The original uploader was DyslexicEditor at English Wikipedia. - Originally from en.Wikipedia; description page is/was here., Public Domain, Wikimedia
The picture above shows normal vision. The picture below shows how a patient with diabetic retinopathy sees things
How to diagnose DR
By National Eye Institute, National Institutes of Health -(TIFF image), Public Domain, wikimedia
Most people with diabetic retinopathy tend to have complaints of blurry vision and other constitutional symptoms.
Some of them might even come or complain of things that are not related to the eye like recurrent infection, some might even come in with a foot ulcer, others might have CKD and this might just be the pointer to DR.
Sometimes, when people go to the hospital to complain of visual loss, sometimes they give them glasses thinking it's a refractive error. However, despite the change of glasses, there is still deterioration in vision, one should consider diabetic retinopathy.
By nei Public Domain, wikimedia
Another way of diagnosing DR is by evaluation of the ocular structures, including the evaluation of the retina through a dilated pupil with the aid of an ophthalmoscope or retinoscope, which is very helpful in diagnosing DR.
The treatment options for DR are limited. The ophthalmologist can perform regular eye exams to monitor the eye and check the progression of the disease.
An endocrinologist can help slow the progression of retinopathy by helping to optimally manage the blood sugar.
However, when it is advanced, the treatment options include;
Photocoagulation surgery (laser treatment): This surgery uses a laser to control or stop leakage by burning the vessels to seal them.
Vitrectomy is another procedure that involves removing scar tissue and cloudy fluid from the vitreous fluid of the eye. This procedure can also help alleviate the symptoms.
Some medications can be put in the eye to help reduce the formation of abnormal blood vessels. This, in turn, will help slow down the damaging effect of diabetic retinopathy.
They include Intravitreal injections of triamcinolone acetonide and anti-VEGF drugs such as bevacizumab.

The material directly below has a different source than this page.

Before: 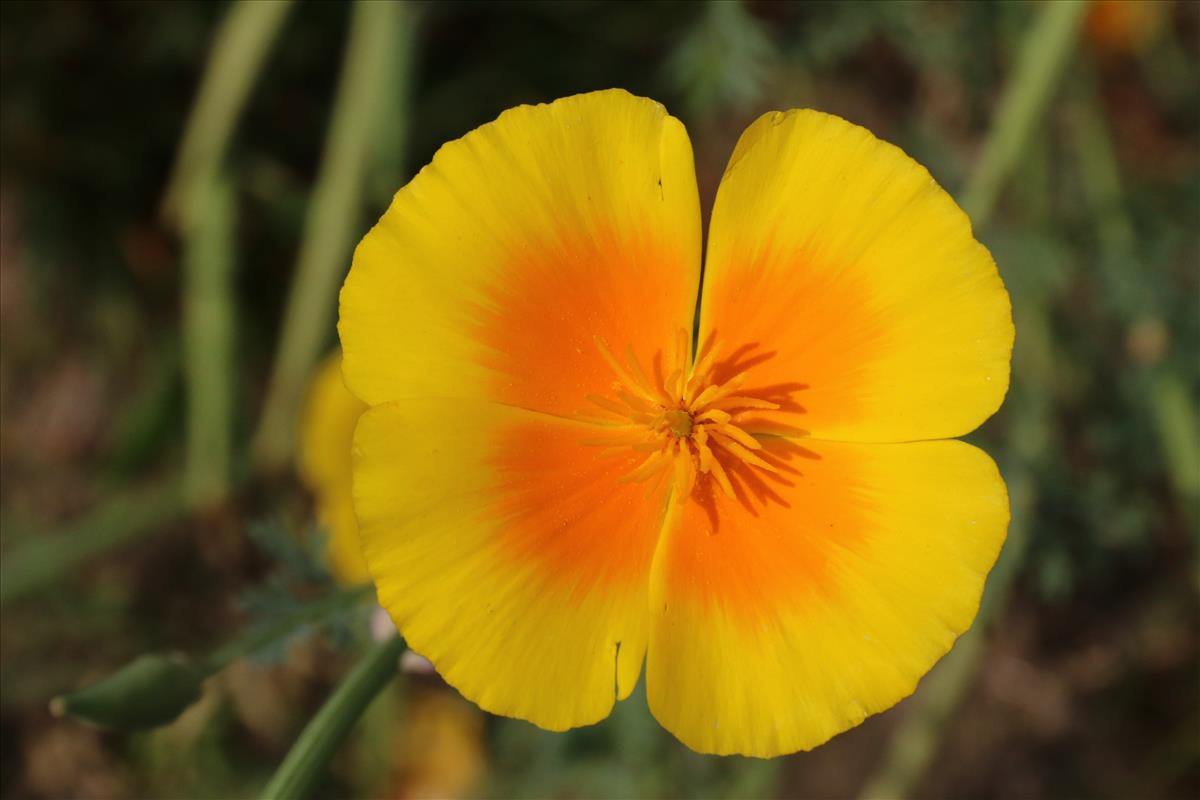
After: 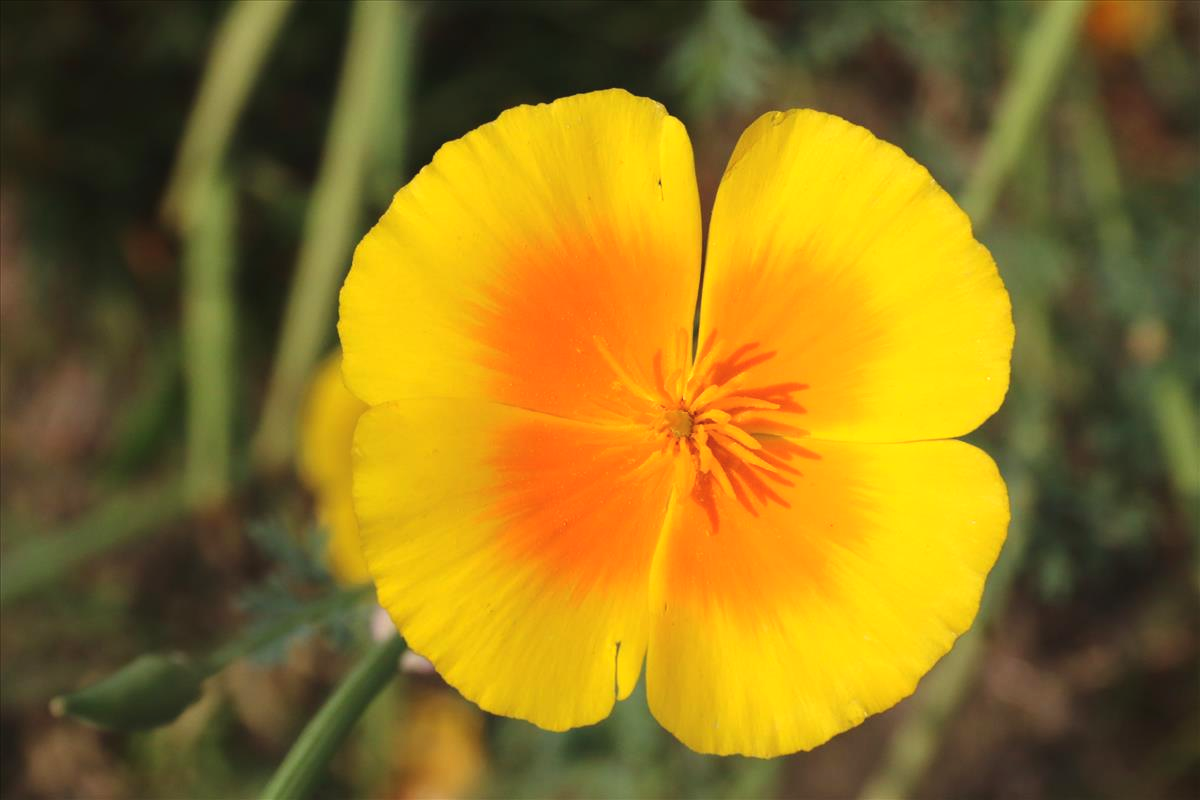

Prevention of diabetic retinopathy will always start with educating the public about diabetes and the eye. It also involves training doctors and other allied medical fields that deal with the eyes about diabetic retinopathy.
Another important way of preventing DR is by maintaining healthy levels of blood sugar and cholesterol.
Smoking has direct effects on blood vessels and for this reason, symptoms of diabetic retinopathy is worse in smokers.
The importance of exercise cannot be overemphasized as it helps with reducing blood glucose by pushing into the muscles.
Getting annual or 6-monthly eye checkups will go a long way in preventing and catching the disease early.
Diabetic retinopathy is a serious eye condition that can lead to diminished eyesight or even blindness in those with diabetes. If someone has been diagnosed with diabetes, it’s important to do the following:
Get regular eye exams and physical checkups.
Keep the blood sugar, cholesterol and blood pressure at healthy levels.
Be mindful of any changes noticed in vision and discuss them with a doctor.